Todos nós sabemos, e, se você não sabe, me permita te contar, que a passarela fashion e todo o seu ambiente sedutor construído em torno de dinheiro, fama e glamour é extremamente discriminatório. Beleza é sim um sistema monetário e os grandes lucradores são homens brancos que incitam mulheres a competirem entre si para se enquadrarem num padrão pré-estabelecido que elegeu a beleza europeia como sendo a beleza normalizada.

Há tempos, modelos, jornalistas, influencers trazem à tona situações racistas na moda e o quanto esse espaço vem contribuindo para a manutenção da censura dos corpos e rostos de mulheres e homens reais.

Mulheres negras, mulheres gordas, mulheres trans. Estes corpos não estão nas passarelas. São poucos os estilistas que, assim como Issac Silva, Carol Barreto, Angela Brito ou Paulo Borges abrem espaço para corpos plurais e assumem uma postura ativa no momento de escolha do casting incluindo modelos negras e gordas sem exotificá-las.

A moda exclui, maltrata e tortura em todas as suas cadeias, desde a produção à venda.

Os bastidores são ainda mais agressivos do que Thayná trouxe à tona. Estamos falando de cenas reais de racismo cotidiano. Agências que incitam modelos negras a se tornarem inimigas na busca pela única vaga que é aberta no casting. Piadas jocosas, horas de espera sem comida para ser recusada em uma seleção, maquiadores que não sabem maquiar e não carregam produtos para a pele negra, cabeleireiros que se recusam a tocar em cabelos crespos ou o fazem com agressividade. Em algum momento você se perguntou por que há tantas modelos negras de cabeça raspada?

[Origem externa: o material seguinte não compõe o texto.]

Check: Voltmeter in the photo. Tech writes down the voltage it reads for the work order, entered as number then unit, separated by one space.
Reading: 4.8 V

Não é para serem exóticas. Aliás, não há nenhum exoticismo em ser negra. O que tem é o racismo que as impede de desfilar porque o estilista, muitas vezes, diz que seus cabelos crespos não combinam com a coleção. Nunca foi glamour, sempre foi racismo.

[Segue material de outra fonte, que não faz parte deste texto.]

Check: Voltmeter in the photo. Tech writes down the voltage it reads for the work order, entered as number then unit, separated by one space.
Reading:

Glória Coelho e Reinaldo Lourenço surfaram na onda antirracista e postaram quadrados pretos em seus perfis para esconder toda uma vida de práticas excludentes na passarela. Foram desmascarados enquanto tentavam parecer revolucionários. Assumiram o oportunismo, pediram desculpas sutis e seguirão suas vidas como se nada tivesse acontecido porque amanhã ou depois poucas pessoas darão importância ao fato que já foi normalizado no Brasil, pessoas brancas cometendo racismo.

Mas e as modelos? O impacto psicológico gerado pelo racismo na vida de pessoas negras pode levar à morte. Quando a cor da sua pele é uma barreira para que as pessoas te reconheçam como competente se torna cada vez mais difícil seguir a vida sem que isto influencie na sua estabilidade emocional.

Como bem escreveu a filósofa Djamila Ribeiro, um levante está em curso no Brasil. E quem insistir em ficar na frente será atropelado pela marcha da história uma vez que a era da inocência acabou. Mais pessoas como Thayná estão percebendo que romper com o silêncio é gritar por sua existência e não se deixar ser definido pelo olhar do outro. Não é fácil fazer como nos sugere sabiamente a escritora Conceição Evaristo e estilhaçar a máscara do silêncio, mas aos poucos os oprimidos vão entendendo o poder libertador das suas falas.